-- Data records follows --
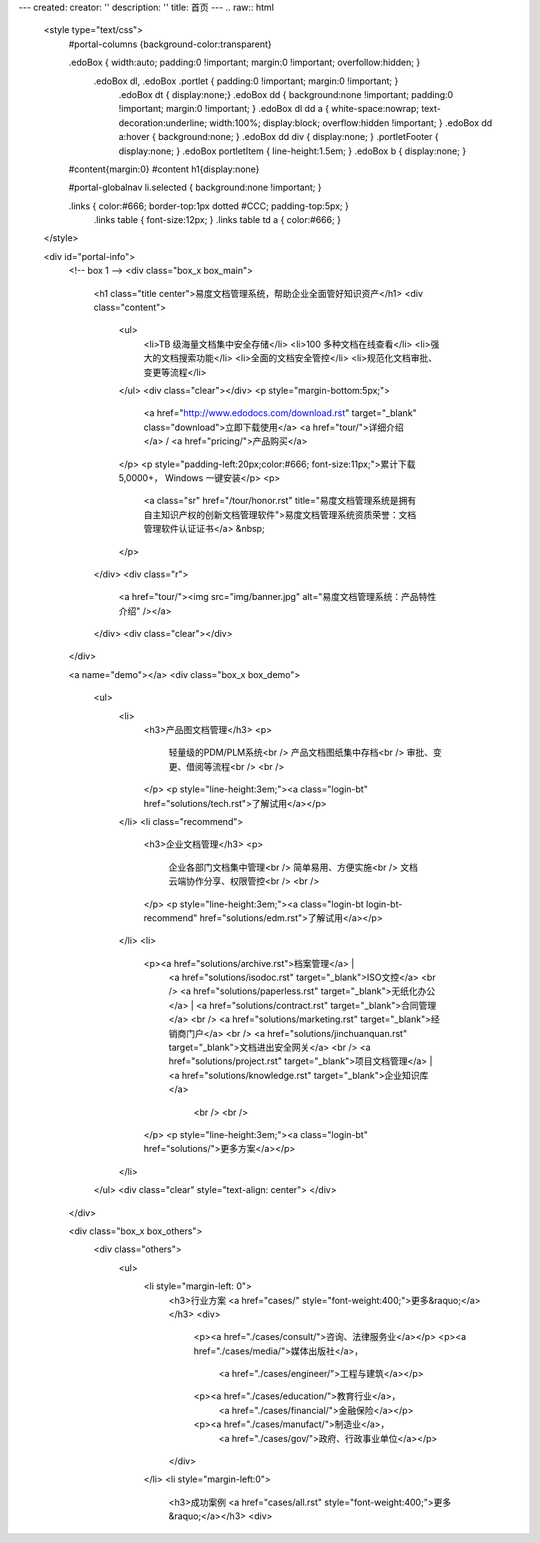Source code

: ---
created:
creator: ''
description: ''
title: 首页
---
.. raw:: html

    <style type="text/css">
        #portal-columns {background-color:transparent}

        .edoBox { width:auto; padding:0 !important; margin:0 !important; overfollow:hidden; }
            .edoBox dl, .edoBox .portlet { padding:0 !important; margin:0 !important; }
                .edoBox dt { display:none;}
                .edoBox dd { background:none !important; padding:0 !important; margin:0 !important; }
                .edoBox dl dd a { white-space:nowrap; text-decoration:underline; width:100%; display:block; overflow:hidden !important; }
                .edoBox dd a:hover { background:none; }
                .edoBox dd div { display:none; }
                .portletFooter { display:none; }
                .edoBox portletItem { line-height:1.5em; }
                .edoBox b { display:none; }

        #content{margin:0}
        #content h1{display:none}

        #portal-globalnav li.selected { background:none !important; }

        .links { color:#666; border-top:1px dotted #CCC; padding-top:5px; }
            .links table { font-size:12px; }
            .links table td a { color:#666; }
    </style>

    <div id="portal-info">
        <!-- box 1 -->
        <div class="box_x box_main">
            <h1 class="title center">易度文档管理系统，帮助企业全面管好知识资产</h1>
            <div class="content">
                <ul>
                    <li>TB 级海量文档集中安全存储</li>
                    <li>100 多种文档在线查看</li>
                    <li>强大的文档搜索功能</li>
                    <li>全面的文档安全管控</li>
                    <li>规范化文档审批、变更等流程</li>
                </ul>
                <div class="clear"></div>
                <p style="margin-bottom:5px;">
                    <a href="http://www.edodocs.com/download.rst" target="_blank" class="download">立即下载使用</a>
                    <a href="tour/">详细介绍</a> /
                    <a href="pricing/">产品购买</a>
                </p>
                <p style="padding-left:20px;color:#666; font-size:11px;">累计下载 5,0000+， Windows 一键安装</p>
                <p>
                    <a class="sr" href="/tour/honor.rst" title="易度文档管理系统是拥有自主知识产权的创新文档管理软件">易度文档管理系统资质荣誉：文档管理软件认证证书</a> &nbsp;
                </p>
            </div>
            <div class="r">
                <a href="tour/"><img src="img/banner.jpg" alt="易度文档管理系统：产品特性介绍" /></a>
            </div>
            <div class="clear"></div>
        </div>

        <a name="demo"></a>
        <div class="box_x box_demo">
            <ul>
                <li>
                    <h3>产品图文档管理</h3>
                    <p>
                        轻量级的PDM/PLM系统<br />
                        产品文档图纸集中存档<br />
                        审批、变更、借阅等流程<br />
                        <br />
                    </p>
                    <p style="line-height:3em;"><a class="login-bt" href="solutions/tech.rst">了解试用</a></p>
                </li>
                <li class="recommend">
                    <h3>企业文档管理</h3>
                    <p>
                        企业各部门文档集中管理<br />
                        简单易用、方便实施<br />
                        文档云端协作分享、权限管控<br />
                        <br />
                    </p>
                    <p style="line-height:3em;"><a class="login-bt login-bt-recommend" href="solutions/edm.rst">了解试用</a></p>
                </li>
                <li>
                    <p><a href="solutions/archive.rst">档案管理</a> |
                       <a href="solutions/isodoc.rst" target="_blank">ISO文控</a> 
                       <br />
                       <a href="solutions/paperless.rst" target="_blank">无纸化办公</a> | 
                       <a href="solutions/contract.rst" target="_blank">合同管理</a>
                       <br />
                       <a href="solutions/marketing.rst" target="_blank">经销商门户</a>
                       <br />
                       <a href="solutions/jinchuanquan.rst" target="_blank">文档进出安全网关</a>
                       <br />
                       <a href="solutions/project.rst" target="_blank">项目文档管理</a> |
                       <a href="solutions/knowledge.rst" target="_blank">企业知识库</a>
                        <br />
                        <br />
                    </p>
                    <p style="line-height:3em;"><a class="login-bt" href="solutions/">更多方案</a></p>
                </li>
            </ul>
            <div class="clear" style="text-align: center">
            </div>
        </div>

        <div class="box_x box_others">
            <div class="others">
                <ul>
                    <li style="margin-left: 0">
                        <h3>行业方案 <a href="cases/" style="font-weight:400;">更多&raquo;</a></h3>
                        <div>
                            <p><a href="./cases/consult/">咨询、法律服务业</a></p>
                            <p><a href="./cases/media/">媒体出版社</a>，
                                <a href="./cases/engineer/">工程与建筑</a></p>
                            <p><a href="./cases/education/">教育行业</a>，
                                <a href="./cases/financial/">金融保险</a></p>
                            <p><a href="./cases/manufact/">制造业</a>，
                                <a href="./cases/gov/">政府、行政事业单位</a></p>
                        </div>
                    </li>
                    <li style="margin-left:0">
                        <h3>成功案例 <a href="cases/all.rst" style="font-weight:400;">更多&raquo;</a></h3>
                        <div>
.. news::
   :path: cases
   :size: 4
   :class: blog

.. raw:: html

                        </div>
                    </li>
                    <li>
                        <h3>最新动态 <a href="blog/" style="font-weight:400;">更多&raquo;</a></h3>
                        <div>

.. news::
   :path: blog
   :size: 4
   :class: blog

.. raw:: html

                        </div>
                    </li>
                </ul>
                <div class="clear"></div>
            </div>
        </div>

        <div class="box_x box_feature">
            <h2 class="center">解决企业文档管理 <span>6</span> 大基础难题</h2>
            <div class="features">
                <ul>
                    <li>
                        <h3>1，集中管理</h3>
                        <p class="q">海量文档分散在员工手上，难于查找、控制。</p>
                        <p>易度帮助建立中心文档库，实现企业文档管理制度化，省心、放心。</p>
                    </li>
                    <li>
                        <h3>2，安全管理</h3>
                        <p class="q">文档控制不明，易流失、泄密。</p>
                        <p>易度采用精细的“四层六级”权限体系，提供文档使用痕迹追溯，方便管理，企业安心。</p>
                    </li>
                    <li>
                        <h3>3，正确性管理</h3>
                        <p class="q">文档版本混乱，错误使用，导致各种质量事故。</p>
                        <p>易度提供严格的文档发布流程，控制编写、审核、发布、更改等各个环节。</p>
                    </li>
                    <li>
                        <h3>4，便捷查找</h3>
                        <p class="q">量大、无规律存储、查找不方便，费时费心。</p>
                        <p>易度提供毫秒级的全文搜索，多维度组合搜索，省时、高效。</p>
                    </li>
                    <li>
                        <h3>5，在线协作</h3>
                        <p class="q">文档的沟通传递需借助邮箱或IM，不方便协作。</p>
                        <p>易度提供关注、消息通知、多人在线修改等协作服务，让以文档为中心的沟通更直接、更高效。</p>
                    </li>
                    <li>
                        <h3>6，知识管理</h3>
                        <p class="q">员工离职，导致企业知识流失，缺少知识平台。</p>
                        <p>易度建立企业知识的导航、分类体系，理清知识脉络；建立多种沟通渠道，挖掘、传播隐性知识。</p>
                    </li>
                </ul>
                <div class="clear"></div>
            </div>
        </div>


        <div class="box_x box_customers">
            <h2 class="center">从2002到2013，数以千计客户选择“易度文档管理系统”</h2>
            <ul class="box">
                <li><img src="./cases/army/img/zongcan.gif" /></li>
                <li><img src="./cases/army/img/yunnanbudui.png" /></li>
                <li><img src="./cases/gov/img/logo-xzrkzgsj.gif" /></li>
                <li><img src="./cases/gov/img/logo-swgs.gif" /></li>
                <li><img src="./cases/gov/img/logo-zgwhb.gif" /></li>
                <li><img src="./cases/chem/img/hbsh.gif" /></li>
                <li><img src="./cases/chem/img/logo-hhxny.gif" /></li>
                <li><img src="./cases/manufact/img/logo-tongyi.gif" /></li>
                <li><img src="./cases/medical/img/jfzy.gif" /></li>
                <li><img src="./cases/logistics/img/logo-shanghang.gif" /></li>
                <li><img src="./cases/logistics/img/logo-szzh.gif" /></li>
                <li><img src="./cases/financial/img/logo-zgyh.gif" /></li>
                <li><img src="./cases/financial/img/logo-bankcomm.png" /></li>
                <li><img src="./cases/financial/img/logo-gdyh.gif" /></li>
                <li><img src="./cases/software/img/logo-fz.gif" /></li>
                <li><img src="./cases/software/img/logo-lx.gif" /></li>
                <li><img src="./cases/software/img/logo-263wl.gif" /></li>
                <li><img src="./cases/software/img/logo-wangyi.gif" /></li>
                <li><img src="./cases/software/img/logo-ruanjianyuan.gif" /></li>
                <li><img src="./cases/telecom/img/logo-dianxin.gif" /></li>
                <li><img src="./cases/manufact/img/logo-huanchang.png" /></li>
                <li><img src="./cases/manufact/img/logo-yapp.png" /></li>
                <li><img src="./cases/manufact/img/logo-kpdl.gif" /></li>
	        <li><img src="./cases/engineer/img/logo-csws.gif" /></li>
                <li><img src="./cases/engineer/img/logo-nhfz.gif" /></li>
                <li><img src="./cases/education/img/logo-by.gif" /></li>
                <li><img src="./cases/education/img/logo-jndx.gif" /></li>
                <li><img src="./cases/education/img/logo-zhejiangnonglin.png" /></li>
                <li><img src="./cases/education/img/logo-xcxx.gif" /></li>
                <li><img src="./cases/education/img/logo-pyzcjx.gif" /></li>
            </ul>
            <div class="clear"></div>
            <h3 class="center read-story-more" title="易度文档管理系统客户案例"><a href="./cases/">阅读客户故事 &raquo;</a></h3>
        </div>

        <div class="box_x box_try">
            <h2 title="马上下载试用易度文档管理系统" class="center" style="line-height:50px;"><a href="http://www.edodocs.com/download.rst" class="download" target="_blank">马上下载试用</a></h2>
            <p class="center">易度文档管理软件（销售顾问） 020 - 3805 5596 </p>
        </div>

        <div class="box_x links">
            <p><strong>友情链接(易度文档管理系统：国内最好的文档管理软件工具)</strong></p>
            <table border="0" width="100%">
                <tbody>
                    <tr>

                        <td><a href="http://czug.org" target="_blank">中国 Zope 用户组</a></td>
                        <td><a href="http://www.softbar.com" target="_blank">局域网监控软件</a></td>
                        <td><a href="http://www.jiusi.net" target="_blank">九思OA系统</a></td>
                        <td><a href="http://www.gukun.com" target="_blank">学校网站制作</a></td>
                        <td><a href="http://www.9553.com" target="_blank">9553软件下载</a></td>
                        <td><a href="http://www.winfreeinfo.com" target="_blank">伟峰OA办公软件</a></td>
                    </tr>
                    <tr>

                        <td><a href="http://blog.csdn.net/lanphaday" target="_blank">赖勇浩的编程私伙局</a></td>
                        <td><a href="http://www.jeffkit.info" target="_blank">Jeff的妙想奇境</a></td>
                        <td><a href="http://www.gallopgazelle.com" target="_blank">系统还原软件</a></td>
                        <td><a href="http://www.74cms.com" target="_blank">PHP人才系统</a></td>
                        <td><a href="http://www.3000soft.net" target="_blank">网络教室软件</a></td>
                        <td><a href="http://www.cangfengzhe.com" target="_blank">物联网</a></td>
                     </tr>
                     <tr>
                        <td><a href="http://www.xunzai.com" target="_blank">迅载软件站</a></td>
                     </tr>
                </tbody>
            </table>
            <p><br />易度文档管理系统：已通过国家版权局审核，是具有独立知识产权的文档管理软件工具。</p>
        </div>


 </div>


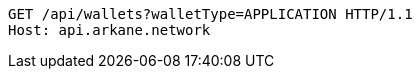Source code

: [source,http,options="nowrap"]
----
GET /api/wallets?walletType=APPLICATION HTTP/1.1
Host: api.arkane.network
----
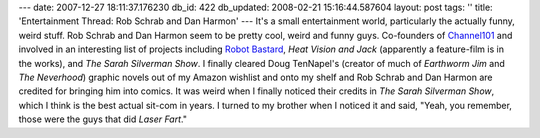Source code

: ---
date: 2007-12-27 18:11:37.176230
db_id: 422
db_updated: 2008-02-21 15:16:44.587604
layout: post
tags: ''
title: 'Entertainment Thread: Rob Schrab and Dan Harmon'
---
It's a small entertainment world, particularly the actually funny, weird stuff.  Rob Schrab and Dan Harmon seem to be pretty cool, weird and funny guys.  Co-founders of Channel101_ and involved in an interesting list of projects including `Robot Bastard`_, *Heat Vision and Jack* (apparently a feature-film is in the works), and *The Sarah Silverman Show*.  I finally cleared Doug TenNapel's (creator of much of *Earthworm Jim* and *The Neverhood*) graphic novels out of my Amazon wishlist and onto my shelf and Rob Schrab and Dan Harmon are credited for bringing him into comics.  It was weird when I finally noticed their credits in *The Sarah Silverman Show*, which I think is the best actual sit-com in years.  I turned to my brother when I noticed it and said, "Yeah, you remember, those were the guys that did *Laser Fart*."

.. _Channel101: http://www.channel101.com/
.. _Robot Bastard: http://robotbastard.robschrab.com/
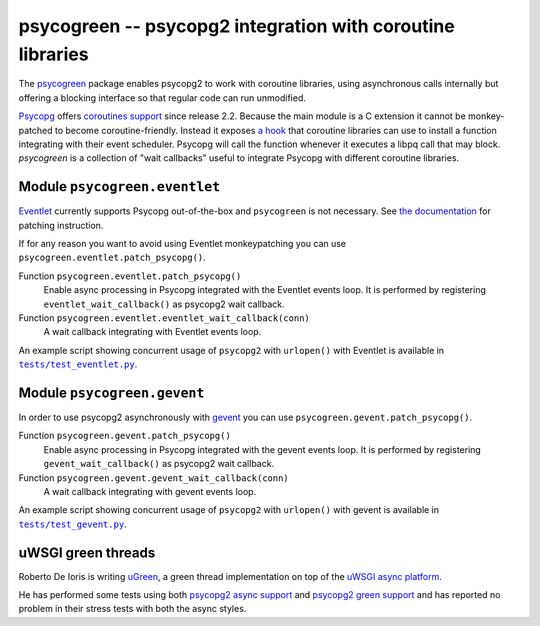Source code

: psycogreen -- psycopg2 integration with coroutine libraries
===========================================================

The `psycogreen`_ package enables psycopg2 to work with coroutine libraries,
using asynchronous calls internally but offering a blocking interface so that
regular code can run unmodified.

`Psycopg`_ offers `coroutines support`__ since release 2.2. Because the main
module is a C extension it cannot be monkey-patched to become
coroutine-friendly. Instead it exposes `a hook`__ that coroutine libraries can
use to install a function integrating with their event scheduler. Psycopg will
call the function whenever it executes a libpq call that may block.
`psycogreen` is a collection of "wait callbacks" useful to integrate Psycopg
with different coroutine libraries.

.. _psycogreen: https://bitbucket.org/dvarrazzo/psycogreen
.. _Psycopg: http://initd.org/psycopg/
.. __: http://initd.org/psycopg/docs/advanced.html#support-to-coroutine-libraries
.. __: http://initd.org/psycopg/docs/extensions.html#psycopg2.extensions.set_wait_callback


Module ``psycogreen.eventlet``
------------------------------

`Eventlet`_ currently supports Psycopg out-of-the-box and ``psycogreen`` is not
necessary. See `the documentation`__ for patching instruction.

.. _Eventlet: http://eventlet.net/
.. __: http://eventlet.net/doc/patching.html#monkeypatching-the-standard-library

If for any reason you want to avoid using Eventlet monkeypatching you can use
``psycogreen.eventlet.patch_psycopg()``.

Function ``psycogreen.eventlet.patch_psycopg()``
    Enable async processing in Psycopg integrated with the Eventlet events
    loop.  It is performed by registering ``eventlet_wait_callback()`` as
    psycopg2 wait callback.

Function ``psycogreen.eventlet.eventlet_wait_callback(conn)``
    A wait callback integrating with Eventlet events loop.

An example script showing concurrent usage of ``psycopg2`` with ``urlopen()``
with Eventlet is available in |tests/test_eventlet.py|__.

.. |tests/test_eventlet.py| replace:: ``tests/test_eventlet.py``
.. __: https://bitbucket.org/dvarrazzo/psycogreen/src/master/tests/test_eventlet.py


Module ``psycogreen.gevent``
----------------------------

In order to use psycopg2 asynchronously with `gevent`_ you can use
``psycogreen.gevent.patch_psycopg()``.

Function ``psycogreen.gevent.patch_psycopg()``
    Enable async processing in Psycopg integrated with the gevent events
    loop.  It is performed by registering ``gevent_wait_callback()`` as
    psycopg2 wait callback.

Function ``psycogreen.gevent.gevent_wait_callback(conn)``
    A wait callback integrating with gevent events loop.

An example script showing concurrent usage of ``psycopg2`` with ``urlopen()``
with gevent is available in |tests/test_gevent.py|__.

.. _gevent: http://www.gevent.org/
.. |tests/test_gevent.py| replace:: ``tests/test_gevent.py``
.. __: https://bitbucket.org/dvarrazzo/psycogreen/src/master/tests/test_gevent.py


uWSGI green threads
-------------------

Roberto De Ioris is writing uGreen__, a green thread implementation on top of
the `uWSGI async platform`__.

.. __: http://projects.unbit.it/uwsgi/wiki/uGreen
.. __: http://projects.unbit.it/uwsgi/

He has performed some tests using both `psycopg2 async support`__ and
`psycopg2 green support`__ and has reported no problem in their stress tests
with both the async styles.

.. __: http://projects.unbit.it/uwsgi/browser/tests/psycopg2_green.py
.. __: http://projects.unbit.it/uwsgi/browser/tests/psycogreen_green.py

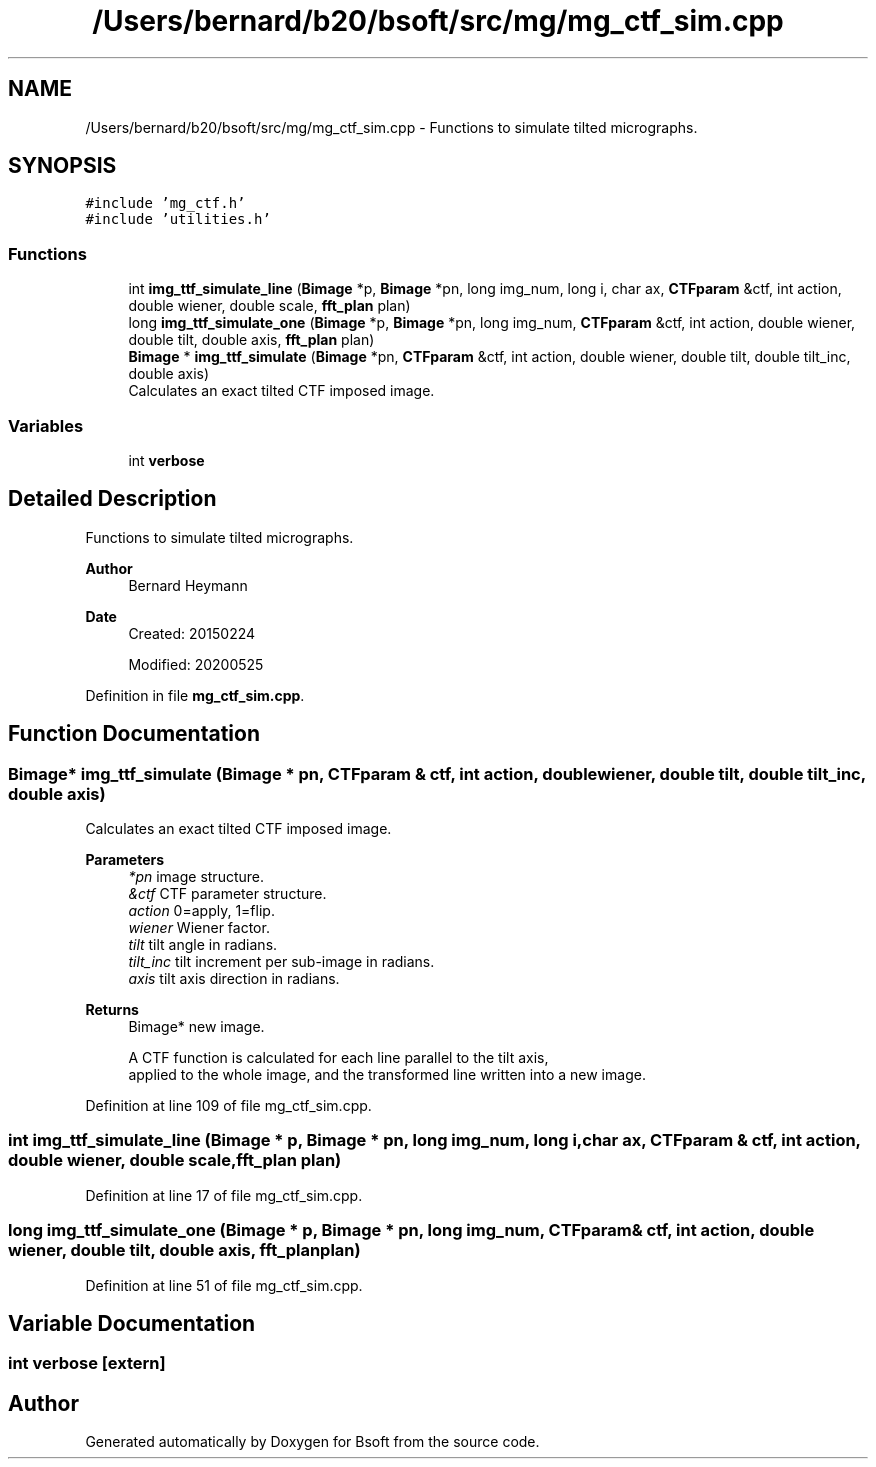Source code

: .TH "/Users/bernard/b20/bsoft/src/mg/mg_ctf_sim.cpp" 3 "Wed Sep 1 2021" "Version 2.1.0" "Bsoft" \" -*- nroff -*-
.ad l
.nh
.SH NAME
/Users/bernard/b20/bsoft/src/mg/mg_ctf_sim.cpp \- Functions to simulate tilted micrographs\&.  

.SH SYNOPSIS
.br
.PP
\fC#include 'mg_ctf\&.h'\fP
.br
\fC#include 'utilities\&.h'\fP
.br

.SS "Functions"

.in +1c
.ti -1c
.RI "int \fBimg_ttf_simulate_line\fP (\fBBimage\fP *p, \fBBimage\fP *pn, long img_num, long i, char ax, \fBCTFparam\fP &ctf, int action, double wiener, double scale, \fBfft_plan\fP plan)"
.br
.ti -1c
.RI "long \fBimg_ttf_simulate_one\fP (\fBBimage\fP *p, \fBBimage\fP *pn, long img_num, \fBCTFparam\fP &ctf, int action, double wiener, double tilt, double axis, \fBfft_plan\fP plan)"
.br
.ti -1c
.RI "\fBBimage\fP * \fBimg_ttf_simulate\fP (\fBBimage\fP *pn, \fBCTFparam\fP &ctf, int action, double wiener, double tilt, double tilt_inc, double axis)"
.br
.RI "Calculates an exact tilted CTF imposed image\&. "
.in -1c
.SS "Variables"

.in +1c
.ti -1c
.RI "int \fBverbose\fP"
.br
.in -1c
.SH "Detailed Description"
.PP 
Functions to simulate tilted micrographs\&. 


.PP
\fBAuthor\fP
.RS 4
Bernard Heymann 
.RE
.PP
\fBDate\fP
.RS 4
Created: 20150224 
.PP
Modified: 20200525 
.RE
.PP

.PP
Definition in file \fBmg_ctf_sim\&.cpp\fP\&.
.SH "Function Documentation"
.PP 
.SS "\fBBimage\fP* img_ttf_simulate (\fBBimage\fP * pn, \fBCTFparam\fP & ctf, int action, double wiener, double tilt, double tilt_inc, double axis)"

.PP
Calculates an exact tilted CTF imposed image\&. 
.PP
\fBParameters\fP
.RS 4
\fI*pn\fP image structure\&. 
.br
\fI&ctf\fP CTF parameter structure\&. 
.br
\fIaction\fP 0=apply, 1=flip\&. 
.br
\fIwiener\fP Wiener factor\&. 
.br
\fItilt\fP tilt angle in radians\&. 
.br
\fItilt_inc\fP tilt increment per sub-image in radians\&. 
.br
\fIaxis\fP tilt axis direction in radians\&. 
.RE
.PP
\fBReturns\fP
.RS 4
Bimage* new image\&. 
.PP
.nf
A CTF function is calculated for each line parallel to the tilt axis,
applied to the whole image, and the transformed line written into a new image.

.fi
.PP
 
.RE
.PP

.PP
Definition at line 109 of file mg_ctf_sim\&.cpp\&.
.SS "int img_ttf_simulate_line (\fBBimage\fP * p, \fBBimage\fP * pn, long img_num, long i, char ax, \fBCTFparam\fP & ctf, int action, double wiener, double scale, \fBfft_plan\fP plan)"

.PP
Definition at line 17 of file mg_ctf_sim\&.cpp\&.
.SS "long img_ttf_simulate_one (\fBBimage\fP * p, \fBBimage\fP * pn, long img_num, \fBCTFparam\fP & ctf, int action, double wiener, double tilt, double axis, \fBfft_plan\fP plan)"

.PP
Definition at line 51 of file mg_ctf_sim\&.cpp\&.
.SH "Variable Documentation"
.PP 
.SS "int verbose\fC [extern]\fP"

.SH "Author"
.PP 
Generated automatically by Doxygen for Bsoft from the source code\&.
-- Data records concluded --
● What the task asks:
Which lines in the data above contain "border"? Show each one.

● Answer to this exercise:
        .links { color:#666; border-top:1px dotted #CCC; padding-top:5px; }
            <table border="0" width="100%">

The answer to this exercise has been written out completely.